Market participants attributed this stability to disruptions in regional trade flows following the closure of the Strait of Hormuz, which significantly reduced export volumes and kept more supply within the domestic market. The increased domestic availability helped alleviate raw material supply concerns and supported a more balanced trading environment.

Although some export transactions occurred this week, overall activity was limited. A 500-tonne cargo of UAE-origin HMS was concluded at $420/tonne CFR Qasim, while 750 tonnes of German-origin shredded scrap changed hands at $430/tonne CFR Qasim. Meanwhile, new offers for UAE-origin processed scrap stood at $435/tonne CFR Qasim for a 750-tonne cargo with a 21-day shipping period.

A scrap trader based in the UAE noted that the export market had nearly come to a standstill, with volumes originally destined for overseas now being absorbed domestically, which helped balance the market. Market participants pointed out that domestic consumers continued to procure raw materials regularly, helping absorb the additional volumes that would otherwise have flowed to export markets. Consequently, scrap prices remained supported despite ongoing uncertainties in regional shipping routes and logistics. Delivery prices (DAP Abu Dhabi), excluding 5% VAT, based on one-week payment terms, were assessed as follows: LMS at 700-740 dirhams/tonne ($191-202/tonne), HMS (80:20) at 900-920 dirhams/tonne ($245-251/tonne), and HMS Super at 950-970 dirhams/tonne ($259-264/tonne).

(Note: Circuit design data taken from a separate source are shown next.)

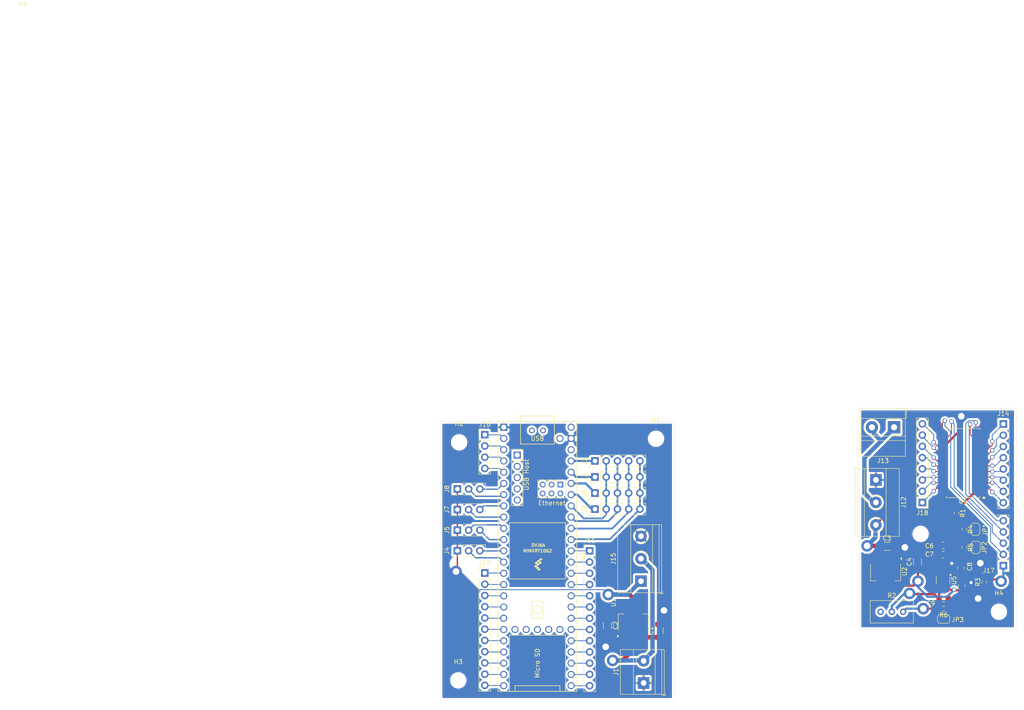
<source format=kicad_pcb>
(kicad_pcb
	(version 20240108)
	(generator "pcbnew")
	(generator_version "8.0")
	(general
		(thickness 1.6)
		(legacy_teardrops no)
	)
	(paper "A4")
	(layers
		(0 "F.Cu" signal)
		(31 "B.Cu" signal)
		(32 "B.Adhes" user "B.Adhesive")
		(33 "F.Adhes" user "F.Adhesive")
		(34 "B.Paste" user)
		(35 "F.Paste" user)
		(36 "B.SilkS" user "B.Silkscreen")
		(37 "F.SilkS" user "F.Silkscreen")
		(38 "B.Mask" user)
		(39 "F.Mask" user)
		(40 "Dwgs.User" user "User.Drawings")
		(41 "Cmts.User" user "User.Comments")
		(42 "Eco1.User" user "User.Eco1")
		(43 "Eco2.User" user "User.Eco2")
		(44 "Edge.Cuts" user)
		(45 "Margin" user)
		(46 "B.CrtYd" user "B.Courtyard")
		(47 "F.CrtYd" user "F.Courtyard")
		(48 "B.Fab" user)
		(49 "F.Fab" user)
		(50 "User.1" user)
		(51 "User.2" user)
		(52 "User.3" user)
		(53 "User.4" user)
		(54 "User.5" user)
		(55 "User.6" user)
		(56 "User.7" user)
		(57 "User.8" user)
		(58 "User.9" user)
	)
	(setup
		(pad_to_mask_clearance 0)
		(allow_soldermask_bridges_in_footprints no)
		(pcbplotparams
			(layerselection 0x00010fc_ffffffff)
			(plot_on_all_layers_selection 0x0000000_00000000)
			(disableapertmacros no)
			(usegerberextensions no)
			(usegerberattributes yes)
			(usegerberadvancedattributes yes)
			(creategerberjobfile yes)
			(dashed_line_dash_ratio 12.000000)
			(dashed_line_gap_ratio 3.000000)
			(svgprecision 4)
			(plotframeref no)
			(viasonmask no)
			(mode 1)
			(useauxorigin no)
			(hpglpennumber 1)
			(hpglpenspeed 20)
			(hpglpendiameter 15.000000)
			(pdf_front_fp_property_popups yes)
			(pdf_back_fp_property_popups yes)
			(dxfpolygonmode yes)
			(dxfimperialunits yes)
			(dxfusepcbnewfont yes)
			(psnegative no)
			(psa4output no)
			(plotreference yes)
			(plotvalue yes)
			(plotfptext yes)
			(plotinvisibletext no)
			(sketchpadsonfab no)
			(subtractmaskfromsilk no)
			(outputformat 1)
			(mirror no)
			(drillshape 1)
			(scaleselection 1)
			(outputdirectory "")
		)
	)
	(net 0 "")
	(net 1 "+12V")
	(net 2 "GND")
	(net 3 "+5V")
	(net 4 "+3.3V")
	(net 5 "/Stepper_0_STEP")
	(net 6 "/Pin_12")
	(net 7 "/MUX_1")
	(net 8 "/Stepper_0_DIR")
	(net 9 "/Stepper_1_STEP")
	(net 10 "/Stepper_1_DIR")
	(net 11 "/Stepper_2_STEP")
	(net 12 "/Stepper_2_DIR")
	(net 13 "/Stepper_3_DIR")
	(net 14 "/MUX_3")
	(net 15 "/Stepper_3_STEP")
	(net 16 "/Pin_2")
	(net 17 "/MUX_0")
	(net 18 "/Pin_13")
	(net 19 "/MUX_2")
	(net 20 "/Pin_14")
	(net 21 "/Analog_0")
	(net 22 "/Pin_3")
	(net 23 "/Pin_1")
	(net 24 "/Analog_1")
	(net 25 "unconnected-(U3-VUSB-Pad49)")
	(net 26 "unconnected-(U3-3V3-Pad51)")
	(net 27 "unconnected-(U3-5V-Pad55)")
	(net 28 "unconnected-(U3-3V3-Pad46)")
	(net 29 "unconnected-(U3-GND-Pad52)")
	(net 30 "unconnected-(U3-VIN-Pad48)")
	(net 31 "unconnected-(U3-PROGRAM-Pad53)")
	(net 32 "unconnected-(U3-D+-Pad57)")
	(net 33 "unconnected-(U3-VBAT-Pad50)")
	(net 34 "Net-(U4-COM)")
	(net 35 "Net-(U5--)")
	(net 36 "Net-(J14-Pin_4)")
	(net 37 "Net-(J14-Pin_2)")
	(net 38 "Net-(J14-Pin_1)")
	(net 39 "Net-(J14-Pin_3)")
	(net 40 "Net-(JP1-B)")
	(net 41 "Net-(JP1-A)")
	(net 42 "/Analog_2")
	(net 43 "Net-(J14-Pin_6)")
	(net 44 "Net-(J14-Pin_5)")
	(net 45 "Net-(J14-Pin_8)")
	(net 46 "Net-(J14-Pin_7)")
	(net 47 "/Analog_3")
	(net 48 "Net-(JP3-B)")
	(net 49 "/Pin_25")
	(net 50 "/Pin_29")
	(net 51 "/Pin_31")
	(net 52 "/Pin_24")
	(net 53 "/Pin_28")
	(net 54 "/Pin_32")
	(net 55 "/Pin_26")
	(net 56 "/Pin_27")
	(net 57 "/Pin_0")
	(net 58 "/Pin_30")
	(net 59 "/Pin_3v3")
	(net 60 "/Pin_33")
	(net 61 "/Pin_15")
	(net 62 "/Pin_36")
	(net 63 "/Pin_34")
	(net 64 "/Pin_38")
	(net 65 "/Pin_GND")
	(net 66 "/Pin_40")
	(net 67 "/Pin_35")
	(net 68 "/Pin_41")
	(net 69 "/Pin_39")
	(net 70 "/Pin_37")
	(net 71 "unconnected-(U3-LED-Pad61)")
	(net 72 "unconnected-(U3-D--Pad66)")
	(net 73 "unconnected-(U3-T--Pad62)")
	(net 74 "unconnected-(U3-GND-Pad64)")
	(net 75 "unconnected-(U3-D+-Pad67)")
	(net 76 "unconnected-(U3-D--Pad56)")
	(net 77 "unconnected-(U3-R+-Pad60)")
	(net 78 "unconnected-(U3-ON_OFF-Pad54)")
	(net 79 "unconnected-(U3-GND-Pad59)")
	(net 80 "unconnected-(U3-GND-Pad58)")
	(net 81 "unconnected-(U3-T+-Pad63)")
	(net 82 "unconnected-(U3-R--Pad65)")
	(net 83 "Net-(J18-Pin_7)")
	(net 84 "Net-(J18-Pin_8)")
	(net 85 "Net-(J18-Pin_2)")
	(net 86 "Net-(J18-Pin_4)")
	(net 87 "Net-(J18-Pin_1)")
	(net 88 "Net-(J18-Pin_5)")
	(net 89 "Net-(J18-Pin_6)")
	(net 90 "Net-(J18-Pin_3)")
	(footprint "Jumper:SolderJumper-2_P1.3mm_Bridged_RoundedPad1.0x1.5mm" (layer "F.Cu") (at 218.875 122.15 90))
	(footprint "MountingHole:MountingHole_3.2mm_M3" (layer "F.Cu") (at 224.1 136.7))
	(footprint "Resistor_SMD:R_0603_1608Metric_Pad0.98x0.95mm_HandSolder" (layer "F.Cu") (at 211.6 136 180))
	(footprint "Teensy:Teensy41_2" (layer "F.Cu") (at 119.8 124.2 -90))
	(footprint "Connector_PinHeader_2.54mm:PinHeader_1x03_P2.54mm_Vertical" (layer "F.Cu") (at 101.7 113.6 90))
	(footprint "Capacitor_SMD:C_1206_3216Metric" (layer "F.Cu") (at 147.3 141 90))
	(footprint "TerminalBlock_MetzConnect:TerminalBlock_MetzConnect_Type011_RT05502HBWC_1x02_P5.00mm_Horizontal" (layer "F.Cu") (at 200.4 95 180))
	(footprint "Connector_PinHeader_2.54mm:PinHeader_1x05_P2.54mm_Vertical" (layer "F.Cu") (at 132.8 106.233333 90))
	(footprint "Connector_PinHeader_2.54mm:PinHeader_1x03_P2.54mm_Vertical" (layer "F.Cu") (at 101.7 118.25 90))
	(footprint "Connector_PinHeader_2.54mm:PinHeader_1x05_P2.54mm_Vertical" (layer "F.Cu") (at 132.8 102.6 90))
	(footprint "Connector_PinHeader_2.54mm:PinHeader_1x05_P2.54mm_Vertical" (layer "F.Cu") (at 132.8 109.866666 90))
	(footprint "Connector_PinHeader_2.54mm:PinHeader_1x05_P2.54mm_Vertical" (layer "F.Cu") (at 132.8 113.499999 90))
	(footprint "Capacitor_SMD:C_0805_2012Metric_Pad1.18x1.45mm_HandSolder" (layer "F.Cu") (at 211.5 121.7))
	(footprint "Capacitor_SMD:C_1206_3216Metric" (layer "F.Cu") (at 205.7 125.4 90))
	(footprint "Resistor_SMD:R_0603_1608Metric_Pad0.98x0.95mm_HandSolder" (layer "F.Cu") (at 216.275 118.05 -90))
	(footprint "Package_TO_SOT_SMD:SOT-223-3_TabPin2" (layer "F.Cu") (at 198.5 127.8 -90))
	(footprint "Resistor_SMD:R_0603_1608Metric_Pad0.98x0.95mm_HandSolder" (layer "F.Cu") (at 214.5 114.4 -90))
	(footprint "Connector_PinHeader_2.54mm:PinHeader_1x11_P2.54mm_Vertical" (layer "F.Cu") (at 107.9 127.94))
	(footprint "Connector_PinHeader_2.54mm:PinHeader_1x05_P2.54mm_Vertical" (layer "F.Cu") (at 225.1 126.28 180))
	(footprint "Jumper:SolderJumper-2_P1.3mm_Bridged_RoundedPad1.0x1.5mm" (layer "F.Cu") (at 218.775 118.05 90))
	(footprint "Resistor_SMD:R_0603_1608Metric_Pad0.98x0.95mm_HandSolder" (layer "F.Cu") (at 220.8 130 90))
	(footprint "Connector_PinHeader_2.54mm:PinHeader_1x04_P2.54mm_Vertical" (layer "F.Cu") (at 107.9 96.68))
	(footprint "TerminalBlock_Phoenix:TerminalBlock_Phoenix_MKDS-1,5-3-5.08_1x03_P5.08mm_Horizontal" (layer "F.Cu") (at 143.2 129.78 90))
	(footprint "Package_TO_SOT_SMD:TSOT-23-5_HandSoldering" (layer "F.Cu") (at 211.5 129.6 -90))
	(footprint "Connector_PinHeader_2.54mm:PinHeader_1x08_P2.54mm_Vertical" (layer "F.Cu") (at 225.1 94.26))
	(footprint "Connector_PinHeader_2.54mm:PinHeader_1x03_P2.54mm_Vertical" (layer "F.Cu") (at 101.7 108.95 90))
	(footprint "Capacitor_SMD:C_0805_2012Metric_Pad1.18x1.45mm_HandSolder" (layer "F.Cu") (at 215.5 126.8 90))
	(footprint "Connector_PinHeader_2.54mm:PinHeader_1x03_P2.54mm_Vertical" (layer "F.Cu") (at 101.7 122.9 90))
	(footprint "MountingHole:MountingHole_3.2mm_M3" (layer "F.Cu") (at 3.475 3.475))
	(footprint "Resistor_SMD:R_0603_1608Metric_Pad0.98x0.95mm_HandSolder" (layer "F.Cu") (at 216.275 122.15 -90))
	(footprint "Connector_PinHeader_2.54mm:PinHeader_1x08_P2.54mm_Vertical"
		(locked yes)
		(layer "F.Cu")
		(uuid "bddcc799-9ef9-4ea2-8025-8960e87575ac")
		(at 206.8 1
... [321334 chars truncated]
</source>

Processed grades continued to command a premium, with HMS sheared scrap at 1,000-1,005 dirhams/tonne ($272-274/tonne), HMS shredded scrap at 1,010-1,020 dirhams/tonne ($275-278/tonne), and PNS processed scrap at 1,040-1,050 dirhams/tonne ($283-286/tonne). Processed scrap was assessed at DAP Abu Dhabi 1,050-1,070 dirhams/tonne ($286-292/tonne).

EMSTEEL expands use of ES600 in construction sector. Supportive construction activity continued to boost UAE steel demand, with the company extending the use of ES600 high-strength rebar to residential, infrastructure, and mixed-use projects, confirming supply volumes exceeding 200,000 tonnes. According to the company, ES600 reduces steel consumption by 18-24% compared to standard rebar grades, lowers transportation requirements by approximately 15%, and cuts CO2 emissions by about 390 kg/tonne. Saeed Ghumran Al Remeithi, CEO of EMSTEEL, stated that the product supports the UAE's transition toward high-value-added manufacturing and advanced engineering solutions.

UAE-Oman logistics integration gains momentum. The UAE and Oman are strengthening logistics connectivity through new freight incentives. Authorities in Sharjah have exempted toll fees for trucks arriving from Oman via the Khatmat Malaha and Al Madam border crossings, aiming to reduce transportation costs and improve cargo movement efficiency. Given Khatmat Malaha's proximity to Sohar Port—a key regional hub for steel, metals, and raw materials—this move is significant for the steel industry. However, market participants noted that Omani producers still prioritize meeting domestic demand before allocating volumes to export markets. An Oman-based market participant stated that domestic demand is the priority, with local customers being the primary focus.

In the coming weeks, UAE scrap prices are expected to face pressure, but balanced domestic supply-demand fundamentals and improved local scrap availability following weaker export activity will provide support. Construction-led steel demand and ongoing infrastructure projects are likely to sustain scrap consumption, as market participants continue to monitor developments in regional logistics and trade flows.